The air will only put up with a certain amount of speeding up and slowing down before eventually it gets too stressed and won't hang on to the surface any more. Once this happens you have what we call "stall". Instead of a nice, clean, downforce-generating wing, you just end up with a load of wake, or "dirty air" - and much less downforce.

Actually, the wings themselves don't give us much of a problem - all the slots between the flaps help us out there.

It's the end-plate which is tricky. Because the rules mean we're pretty much stuck with a big flat plate, with very little curvature to help the air, all you can do is reduce the amount of speeding up and slowing down the air at the surface has to do - by 'backing-out' the tips.

The benefits of Ferrari's design

There are two potential advantages to Ferrari's approach.

The first is that the reduced tendency to stall might produce a car that is more predictable to drive. And the more predictable a car is, the greater the driver's confidence.

For this reason, quite often, a more predictable car with more consistent downforce but slightly less maximum load will end up being quicker than a car that in theory has more downforce but that which cannot generate the maximum load consistently.

That's because the inherent nervousness of the 'peaky' approach means the driver does not have the confidence to push to the limit, as he fears he might lose control.

In addition, the vortices - little tornadoes of spinning air - which are generated at the end-plate and which are so crucial to a car's overall performance can be drawn inside the tyre to help control the wake.

Where might Ferrari go wrong?

Looking at the performance of cars from testing - always a fool's errand but bear with me - you might conclude that the Ferrari-style front wing is doing the better job. The Ferrari appears the quickest car at the moment.

However, because of the need to back out the ends of the wing so much, it is always going to struggle to match the Mercedes style for absolute load.

Remember how we need to have a good balance of front and rear downforce? Well, as the teams develop through the season, putting on more and more downforce at the back of the car, Ferrari might struggle to balance it out at the front. If so, that would give them a car hamstrung with understeer which just won't turn into the corners.

On the Ferrari, there are already clues that they might be trying to compensate elsewhere for a lack of downforce generated from the front wing.

The area beside the driver, at the front of the sidepods, around what we call in F1 the 'barge boards', can produce a lot of downforce. The barge boards are the curved pieces that jut out from the main body of the car, and which direct the airflow in ways the designers want it to go.

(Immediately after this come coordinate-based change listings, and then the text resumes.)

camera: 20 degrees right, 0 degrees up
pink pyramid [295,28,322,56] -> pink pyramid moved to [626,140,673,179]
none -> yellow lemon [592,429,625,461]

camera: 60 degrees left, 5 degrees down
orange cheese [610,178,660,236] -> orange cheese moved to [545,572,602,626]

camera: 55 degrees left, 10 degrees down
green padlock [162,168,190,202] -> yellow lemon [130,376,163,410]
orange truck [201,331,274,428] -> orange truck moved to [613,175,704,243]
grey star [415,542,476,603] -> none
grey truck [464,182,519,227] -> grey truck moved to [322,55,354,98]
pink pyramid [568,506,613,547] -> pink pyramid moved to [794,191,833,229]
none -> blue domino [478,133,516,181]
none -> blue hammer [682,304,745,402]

The key with this, though, is that you want to keep as much energy in the air as possible, so as it travels down the car you can use that energy in the diffuser, at the back of the car.

Air from the bargeboard area flows under the floor beneath the driver before feeding straight into the diffuser. The faster you can get the air to flow through the diffuser, the lower the pressure under the car and the more downforce it creates, sucking the car on to the track. But lots of manipulation in this area carries the risk of losing energy from the air.

Mercedes have reduced the size of their bargeboards this year. This might mean they are generating less downforce at the front of their floor, but it gives them lots of potential to create plenty of downforce at the rear with the diffuser.


By contrast, Ferrari's bargeboards have got bigger this year.

This could be because they need to make up the front downforce which their front wing can't create. But it could well limit the ability of their diffuser to do its thing.

In this way, Ferrari's philosophy could not only give them problems balancing the car front to rear as the season progresses, but also limit the amount of total downforce it can create.


Ferrari might not be facing any problems now, and they certainly look to have started the year with a quick car.

But as the season goes on, I wouldn't be surprised to see Mercedes out-develop them, while the Scuderia find themselves stuck down a blind alley.